Document passage:
⁂

Sunday, September 30, 2007

Design of DOS

I set to work writing an operating system (OS) for the 16-bit Intel 8086 microprocessor in April of 1980. At that point my employer, Seattle Computer Products (SCP), had been shipping their 8086 computer system (which I had designed) for about 6 months. The only software we had for the computer system was Microsoft Stand-Alone Disk BASIC. “Stand-Alone” means that it worked without an OS, managing the disk directly with its own file system. It was fast for BASIC, but it wouldn’t have been suitable for writing, say, a word processor.

We knew Digital Research was working on a 16-bit OS, CP/M-86. At one point we were expecting it to be available at the end of 1979. Had it made its debut at any time before DOS was working, the DOS project would have been dropped. SCP wanted to be a hardware company, not a software company.

I envisioned the power of the 8086 making it practical to have a multi-user OS, and I laid out a plan to the SCP board of directors to develop a single-user OS and a multi-user OS that would share the same Application Program Interface (API). This would be a big design job that would take time to get right – but we were already shipping our computer system and needed an OS now. So I proposed to start with a “quick and dirty” OS that would eventually be thrown away.

Baseline Experience

I had graduated from college (BS in Computer Science) less than two years earlier. I spent the next year tentatively in graduate school while also working at SCP. So I didn’t have much experience in the computer industry.

This is not to say I had no experience at all. In college I had an IMSAI 8080 with a North Star floppy disk system. I made my own peripherals for it, which included a Qume daisy-wheel printer with its own Z80-based controller that I designed and programmed myself. I also designed my own Z80-based road-rally computer that used a 9-inch CRT video display mounted in the glove box of my car. And my school work included writing a multitasking OS for the Z80 microprocessor as a term project. The thrust of that project had been to demonstrate preemptive multitasking with synchronization between tasks.

For SCP, my work had been ostensibly hardware-oriented. But the 8086 CPU had required me to develop software tools including an assembler (the most basic tool for programming a new processor) and a debugger. These tools shipped with the product.

My hands-on experience with operating systems was limited to those I had used on microcomputers. I had never used a “big computer” OS at all. All programming projects in high school and college were submitted on punched cards. On my own computer I used North Star DOS, and at SCP we had Cromemco CDOS, a CP/M look-alike.

⁂

Task description:
Translate this sentence from the account of designing DOS into Spanish: "SCP wanted to be a hardware company, not a software company."

⁂

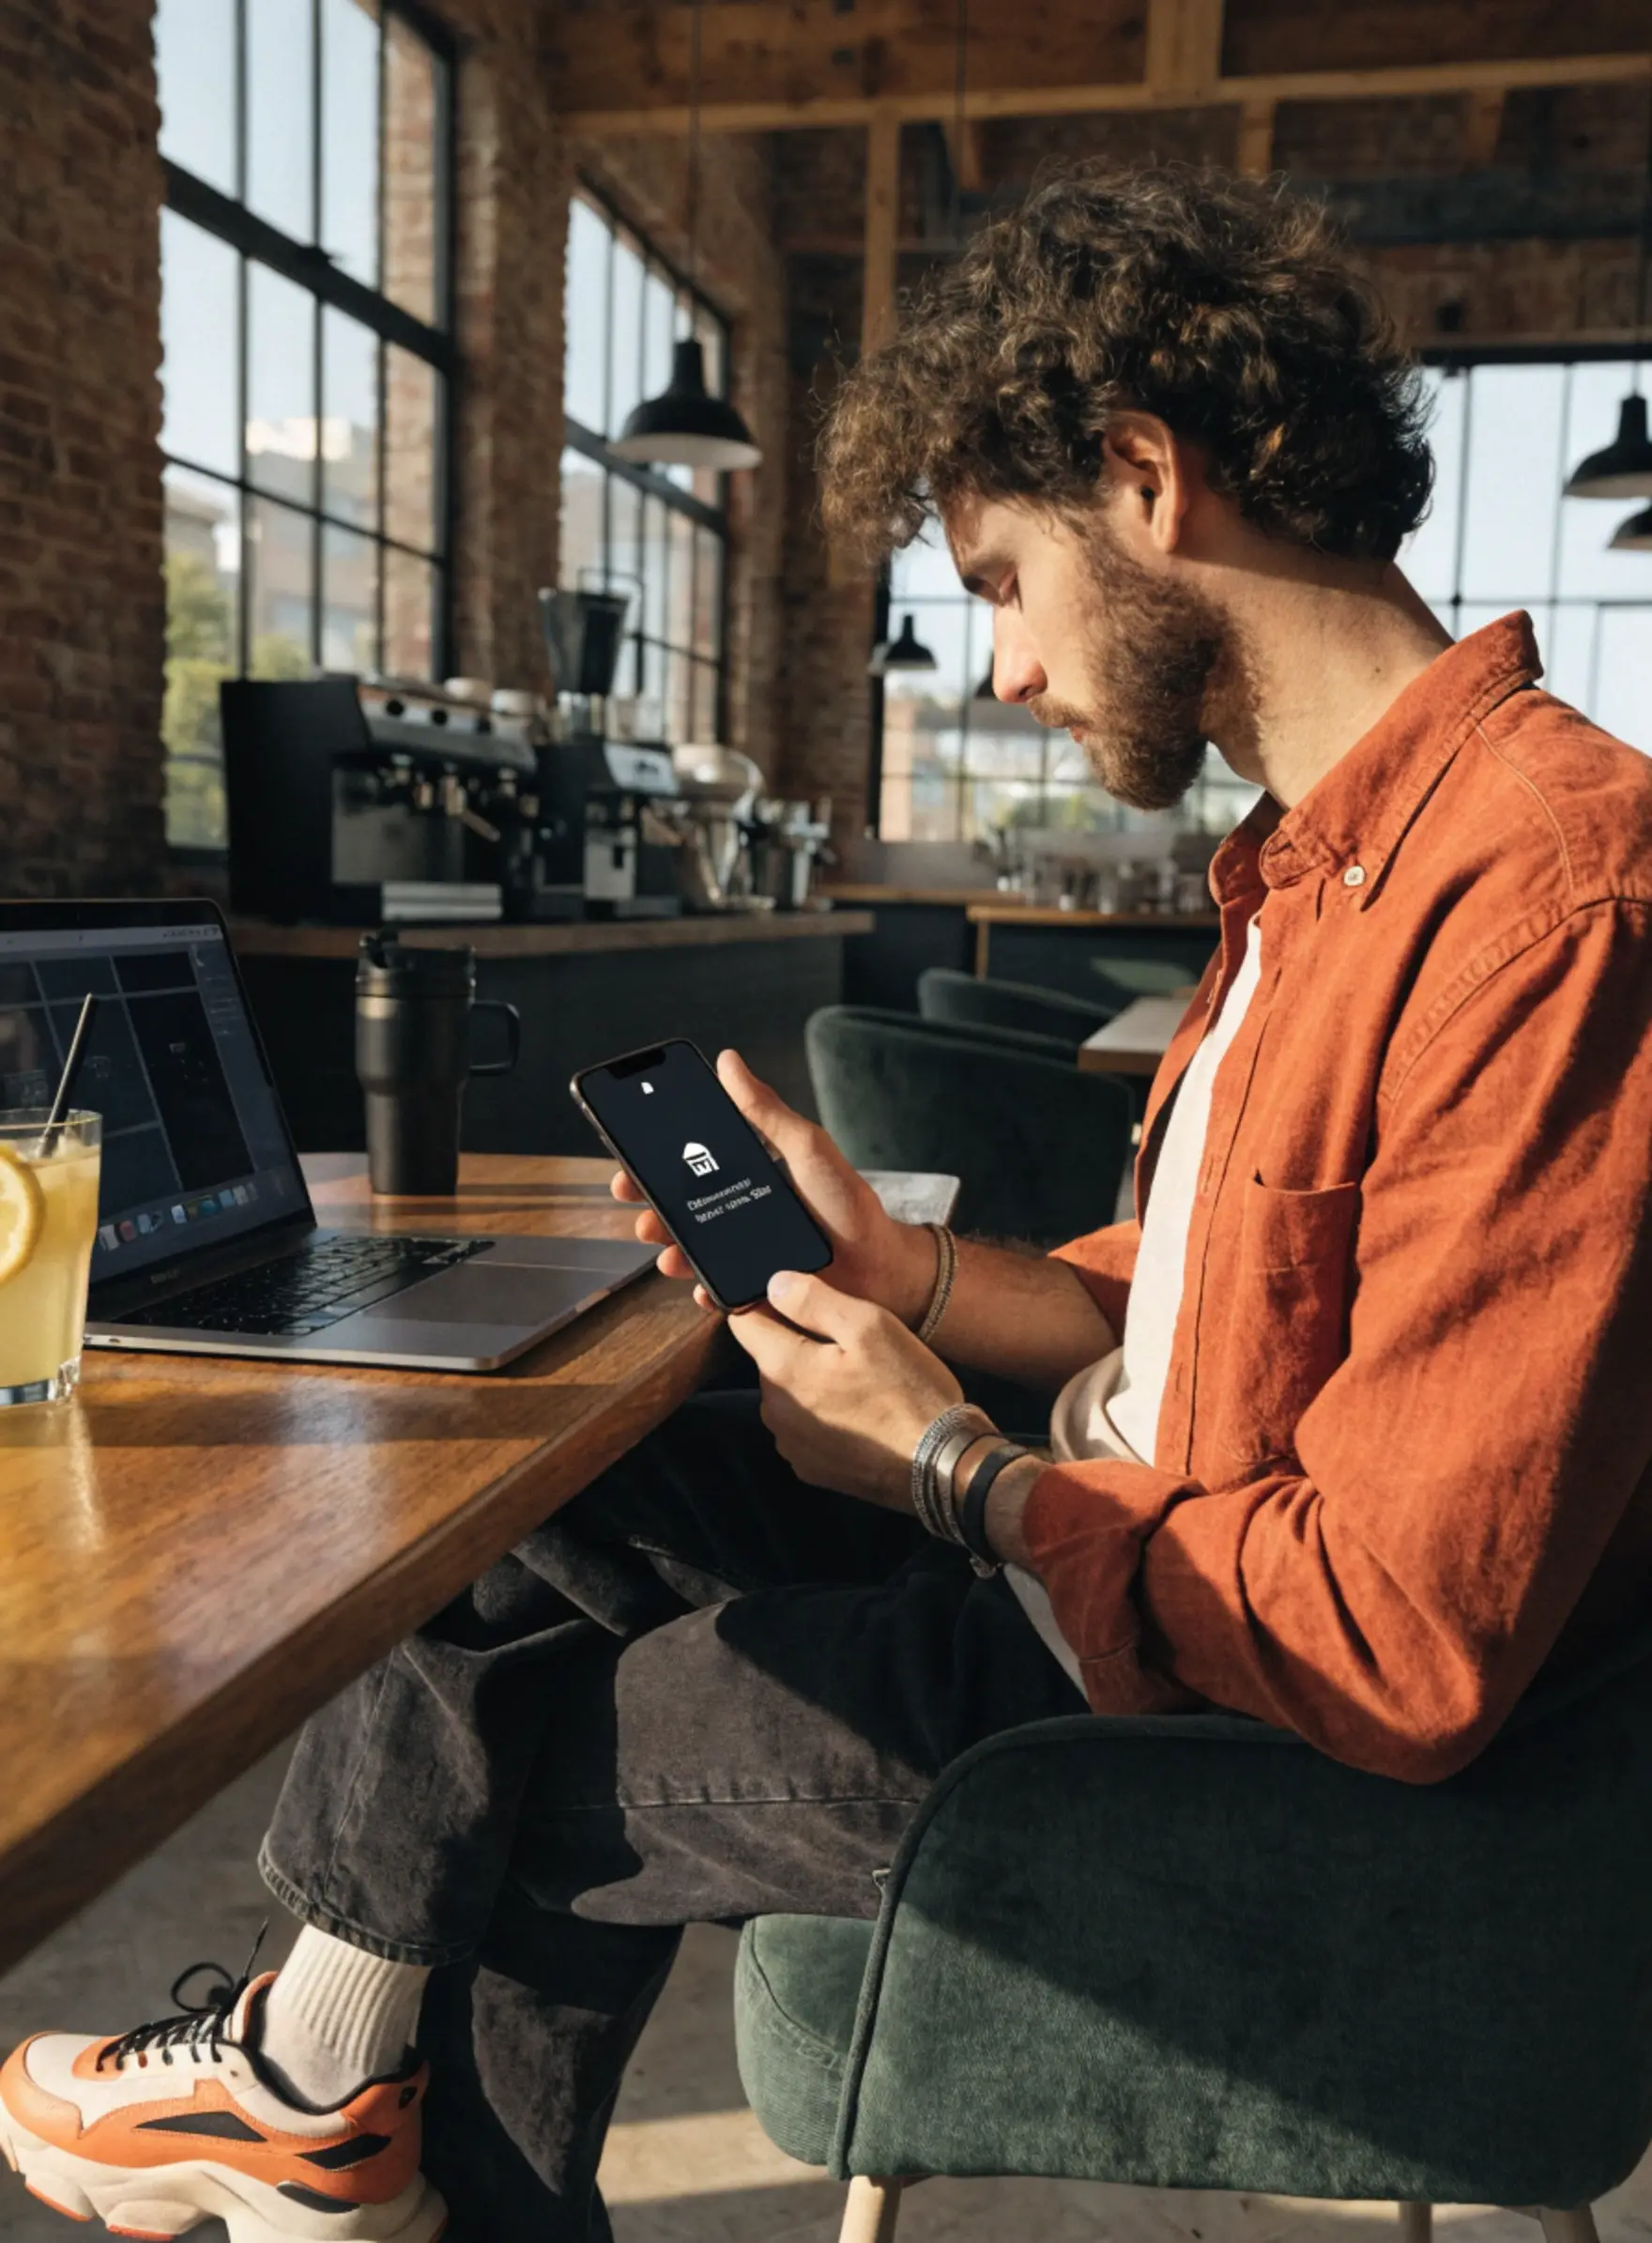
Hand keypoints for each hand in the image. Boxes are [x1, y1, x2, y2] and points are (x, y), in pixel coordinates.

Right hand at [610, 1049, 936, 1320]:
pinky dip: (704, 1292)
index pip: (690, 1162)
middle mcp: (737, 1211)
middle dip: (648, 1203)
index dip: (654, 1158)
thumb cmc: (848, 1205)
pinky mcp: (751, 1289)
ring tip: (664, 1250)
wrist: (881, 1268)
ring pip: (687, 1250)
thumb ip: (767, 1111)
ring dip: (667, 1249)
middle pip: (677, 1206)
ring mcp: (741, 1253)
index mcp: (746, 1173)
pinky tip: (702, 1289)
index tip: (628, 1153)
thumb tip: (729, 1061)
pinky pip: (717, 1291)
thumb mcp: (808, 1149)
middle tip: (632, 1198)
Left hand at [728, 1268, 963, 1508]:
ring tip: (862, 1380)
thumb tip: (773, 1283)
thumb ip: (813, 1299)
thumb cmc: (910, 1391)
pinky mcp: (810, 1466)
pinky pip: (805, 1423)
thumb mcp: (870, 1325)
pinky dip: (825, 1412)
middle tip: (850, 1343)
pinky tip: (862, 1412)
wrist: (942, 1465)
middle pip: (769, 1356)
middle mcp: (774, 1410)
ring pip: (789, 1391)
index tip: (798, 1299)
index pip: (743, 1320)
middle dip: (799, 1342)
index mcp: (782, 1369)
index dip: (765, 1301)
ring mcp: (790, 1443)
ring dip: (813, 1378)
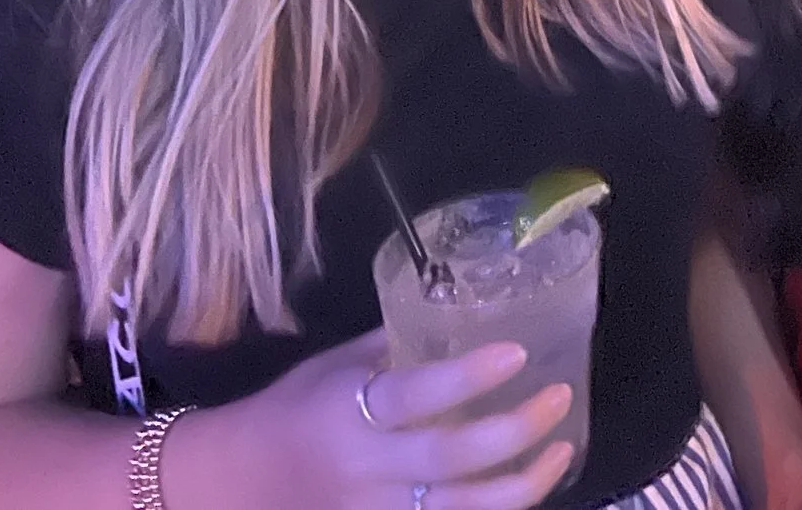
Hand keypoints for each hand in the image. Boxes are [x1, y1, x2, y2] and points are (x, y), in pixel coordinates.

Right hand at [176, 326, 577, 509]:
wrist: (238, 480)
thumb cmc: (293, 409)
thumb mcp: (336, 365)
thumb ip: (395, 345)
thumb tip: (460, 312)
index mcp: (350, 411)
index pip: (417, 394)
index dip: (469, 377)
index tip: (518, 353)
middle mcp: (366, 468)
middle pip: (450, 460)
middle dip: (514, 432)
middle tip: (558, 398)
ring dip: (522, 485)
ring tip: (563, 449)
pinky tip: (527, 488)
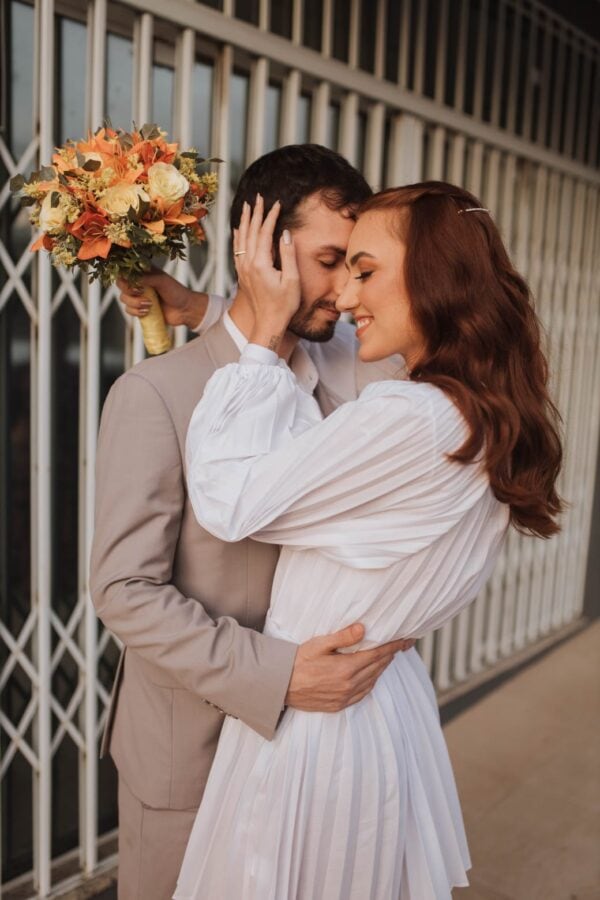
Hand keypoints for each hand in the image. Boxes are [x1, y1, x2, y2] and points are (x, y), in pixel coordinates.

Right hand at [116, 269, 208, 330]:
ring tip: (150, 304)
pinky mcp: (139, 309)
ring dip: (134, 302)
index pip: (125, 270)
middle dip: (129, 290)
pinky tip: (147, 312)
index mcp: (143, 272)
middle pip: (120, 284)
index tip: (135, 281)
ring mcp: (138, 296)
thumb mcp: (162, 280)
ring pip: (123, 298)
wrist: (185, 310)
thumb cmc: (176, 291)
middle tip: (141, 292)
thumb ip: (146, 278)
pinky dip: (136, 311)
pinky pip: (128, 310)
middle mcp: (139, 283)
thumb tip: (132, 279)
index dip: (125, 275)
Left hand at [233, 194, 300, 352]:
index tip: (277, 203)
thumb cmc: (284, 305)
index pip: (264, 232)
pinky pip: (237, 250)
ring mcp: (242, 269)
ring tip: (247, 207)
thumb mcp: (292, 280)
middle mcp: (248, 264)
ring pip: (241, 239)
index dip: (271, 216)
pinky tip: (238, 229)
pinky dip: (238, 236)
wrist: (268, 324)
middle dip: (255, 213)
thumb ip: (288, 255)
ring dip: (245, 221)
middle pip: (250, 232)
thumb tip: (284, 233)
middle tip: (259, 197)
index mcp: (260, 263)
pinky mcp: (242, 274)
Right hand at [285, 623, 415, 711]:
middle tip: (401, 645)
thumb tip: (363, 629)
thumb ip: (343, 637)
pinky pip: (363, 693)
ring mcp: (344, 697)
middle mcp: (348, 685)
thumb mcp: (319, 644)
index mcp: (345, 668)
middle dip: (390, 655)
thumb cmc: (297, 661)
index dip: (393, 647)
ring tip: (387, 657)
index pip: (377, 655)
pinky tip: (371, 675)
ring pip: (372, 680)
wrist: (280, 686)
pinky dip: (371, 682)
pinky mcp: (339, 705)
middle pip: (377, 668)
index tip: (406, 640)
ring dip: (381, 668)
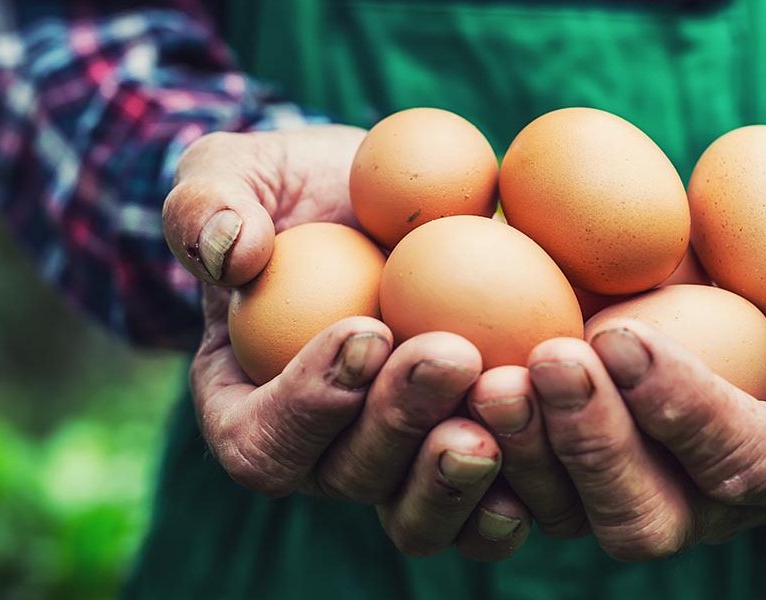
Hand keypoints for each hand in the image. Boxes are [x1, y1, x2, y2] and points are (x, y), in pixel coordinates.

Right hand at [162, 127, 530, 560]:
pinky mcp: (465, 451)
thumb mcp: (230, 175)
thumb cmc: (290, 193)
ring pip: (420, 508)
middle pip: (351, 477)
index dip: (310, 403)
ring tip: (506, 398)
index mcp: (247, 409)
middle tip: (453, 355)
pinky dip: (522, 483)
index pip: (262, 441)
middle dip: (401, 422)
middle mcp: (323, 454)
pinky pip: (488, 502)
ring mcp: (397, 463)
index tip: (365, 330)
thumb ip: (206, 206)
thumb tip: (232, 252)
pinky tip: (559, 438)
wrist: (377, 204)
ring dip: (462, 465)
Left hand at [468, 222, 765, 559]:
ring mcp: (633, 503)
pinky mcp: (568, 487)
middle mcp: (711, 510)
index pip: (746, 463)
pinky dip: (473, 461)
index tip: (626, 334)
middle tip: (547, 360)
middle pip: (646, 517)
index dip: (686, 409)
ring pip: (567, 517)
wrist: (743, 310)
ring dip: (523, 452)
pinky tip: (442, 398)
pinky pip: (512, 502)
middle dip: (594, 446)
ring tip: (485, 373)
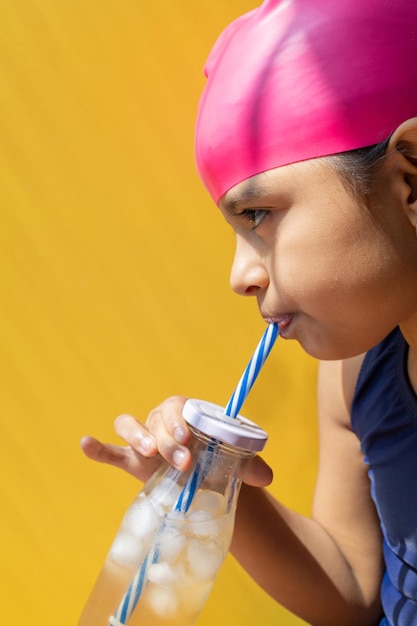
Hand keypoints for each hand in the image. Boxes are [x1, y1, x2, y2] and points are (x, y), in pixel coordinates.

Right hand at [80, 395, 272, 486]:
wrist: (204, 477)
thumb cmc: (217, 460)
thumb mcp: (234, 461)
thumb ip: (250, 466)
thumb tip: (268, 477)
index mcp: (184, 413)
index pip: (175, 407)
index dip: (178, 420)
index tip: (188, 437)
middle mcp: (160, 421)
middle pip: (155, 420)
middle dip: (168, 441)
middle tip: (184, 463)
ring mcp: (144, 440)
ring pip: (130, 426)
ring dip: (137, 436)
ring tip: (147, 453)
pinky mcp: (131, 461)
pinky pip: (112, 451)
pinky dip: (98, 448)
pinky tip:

⁂

Reply to the task:
SCP quería ser una empresa de hardware, no una empresa de software.